All that being said, I do make attempts to care for myself to the best of my current abilities. I take my medication every day on time and without fail. I sleep 7-8 hours a night during my work week. I go to work. This has allowed me to pay child support payments for 6 months and counting. I eat the food that is given to me as part of my recovery program and housing. I speak with my Lawrence sponsor and my Wichita sponsor daily. I speak with the heart of my soul multiple times a day. And when I do get to stay in bed, I read, both fiction and non. I write.
I am angry. I still blame. I have made progress and continue to do so. There is bitterness in my heart about the things I am missing that I will never get back while I sit here sober, doing the next god-damned right thing. I suppose when mental illnesses come into conflict, the stronger, possibly more sick one will present it’s will over the other. I don’t do good and bad or winners and losers. I am not a fighter. I am a very passionate yet passive person. I will never defend myself. I prove myself to no one. This allows for rampant gaslighting and bulldozing for those who perceive lack of power and therefore exert it upon another. For me personally, showing up to this kind of school yard conflict would send me farther into a tailspin that would be ignorantly recorded and used later to hurt me more.

None of this takes the pain away.

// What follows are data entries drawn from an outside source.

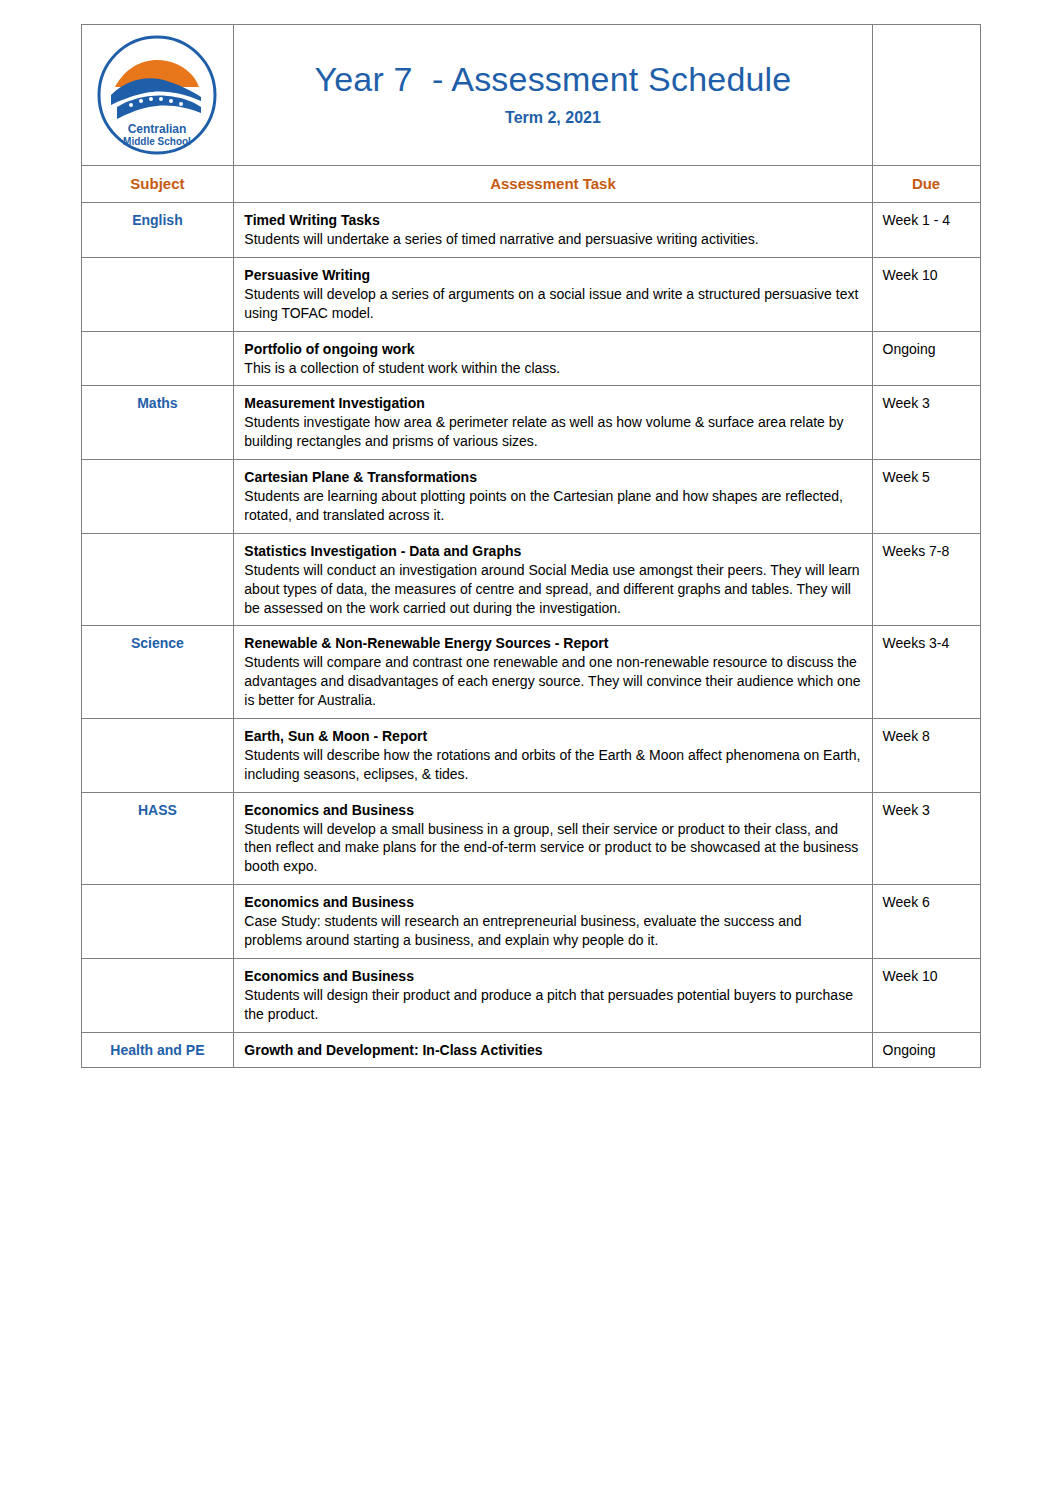| Centralian Middle School | Year 7 - Assessment Schedule Term 2, 2021 | |
| Subject | Assessment Task | Due |
| English | Timed Writing Tasks Students will undertake a series of timed narrative and persuasive writing activities. | Week 1 - 4 |
| | Persuasive Writing Students will develop a series of arguments on a social issue and write a structured persuasive text using TOFAC model. | Week 10 |
| | Portfolio of ongoing work This is a collection of student work within the class. | Ongoing |
| Maths | Measurement Investigation Students investigate how area & perimeter relate as well as how volume & surface area relate by building rectangles and prisms of various sizes. | Week 3 |
| | Cartesian Plane & Transformations Students are learning about plotting points on the Cartesian plane and how shapes are reflected, rotated, and translated across it. | Week 5 |
| | Statistics Investigation - Data and Graphs Students will conduct an investigation around Social Media use amongst their peers. They will learn about types of data, the measures of centre and spread, and different graphs and tables. They will be assessed on the work carried out during the investigation. | Weeks 7-8 |
| Science | Renewable & Non-Renewable Energy Sources - Report Students will compare and contrast one renewable and one non-renewable resource to discuss the advantages and disadvantages of each energy source. They will convince their audience which one is better for Australia. | Weeks 3-4 |
| | Earth, Sun & Moon - Report Students will describe how the rotations and orbits of the Earth & Moon affect phenomena on Earth, including seasons, eclipses, & tides. | Week 8 |
| HASS | Economics and Business Students will develop a small business in a group, sell their service or product to their class, and then reflect and make plans for the end-of-term service or product to be showcased at the business booth expo. | Week 3 |
| | Economics and Business Case Study: students will research an entrepreneurial business, evaluate the success and problems around starting a business, and explain why people do it. | Week 6 |
| | Economics and Business Students will design their product and produce a pitch that persuades potential buyers to purchase the product. | Week 10 |
| Health and PE | Growth and Development: In-Class Activities | Ongoing |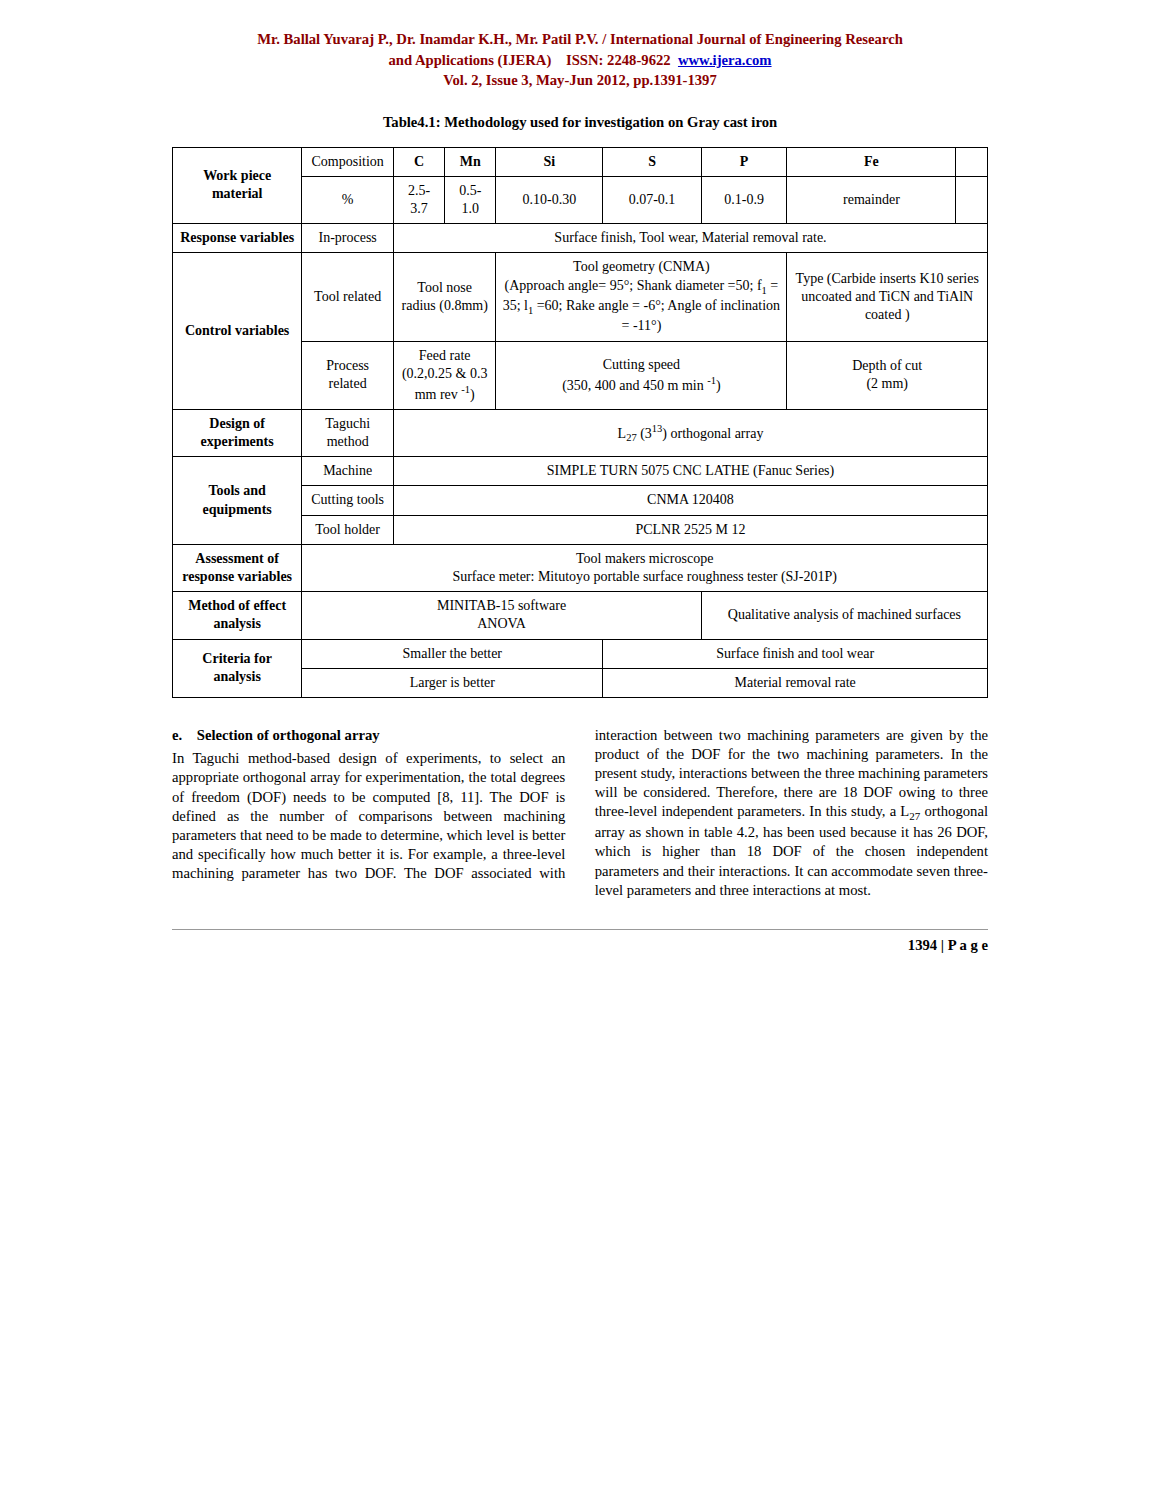Mr. Ballal Yuvaraj P., Dr. Inamdar K.H., Mr. Patil P.V. / International Journal of Engineering Research
and Applications (IJERA) ISSN: 2248-9622 www.ijera.com
Vol. 2, Issue 3, May-Jun 2012, pp.1391-1397
Table4.1: Methodology used for investigation on Gray cast iron
| Work piece material | Composition | C | Mn | Si | S | P | Fe | |
| % | 2.5-3.7 | 0.5-1.0 | 0.10-0.30 | 0.07-0.1 | 0.1-0.9 | remainder | |
| Response variables | In-process | Surface finish, Tool wear, Material removal rate. |
| Control variables | Tool related | Tool nose radius (0.8mm) | Tool geometry (CNMA) (Approach angle= 95°; Shank diameter =50; f 1 = 35; l 1 =60; Rake angle = -6°; Angle of inclination = -11°) | Type (Carbide inserts K10 series uncoated and TiCN and TiAlN coated ) |
| Process related | Feed rate (0.2,0.25 & 0.3 mm rev -1 ) | Cutting speed (350, 400 and 450 m min -1 ) | Depth of cut (2 mm) |
| Design of experiments | Taguchi method | L 27 (3 13 ) orthogonal array |
| Tools and equipments | Machine | SIMPLE TURN 5075 CNC LATHE (Fanuc Series) |
| Cutting tools | CNMA 120408 |
| Tool holder | PCLNR 2525 M 12 |
| Assessment of response variables | Tool makers microscope Surface meter: Mitutoyo portable surface roughness tester (SJ-201P) |
| Method of effect analysis | MINITAB-15 software ANOVA | Qualitative analysis of machined surfaces |
| Criteria for analysis | Smaller the better | Surface finish and tool wear |
| Larger is better | Material removal rate |
e. Selection of orthogonal array
In Taguchi method-based design of experiments, to select an appropriate orthogonal array for experimentation, the total degrees of freedom (DOF) needs to be computed [8, 11]. The DOF is defined as the number of comparisons between machining parameters that need to be made to determine, which level is better and specifically how much better it is. For example, a three-level machining parameter has two DOF. The DOF associated with interaction between two machining parameters are given by the product of the DOF for the two machining parameters. In the present study, interactions between the three machining parameters will be considered. Therefore, there are 18 DOF owing to three three-level independent parameters. In this study, a L27 orthogonal array as shown in table 4.2, has been used because it has 26 DOF, which is higher than 18 DOF of the chosen independent parameters and their interactions. It can accommodate seven three-level parameters and three interactions at most.
1394 | P a g e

Knowing that I continue to do what is best for me relieves no pain. It takes away zero anger. It contributes to the flatness of my current life while elders and mentors cheer me on because all you need it time they say. Sobriety and time.
So Bell is 5. This is the 3rd birthday I have missed. One due to my alcoholism that I take full responsibility for. The other two have been taken from me against my will. This does not set well with me.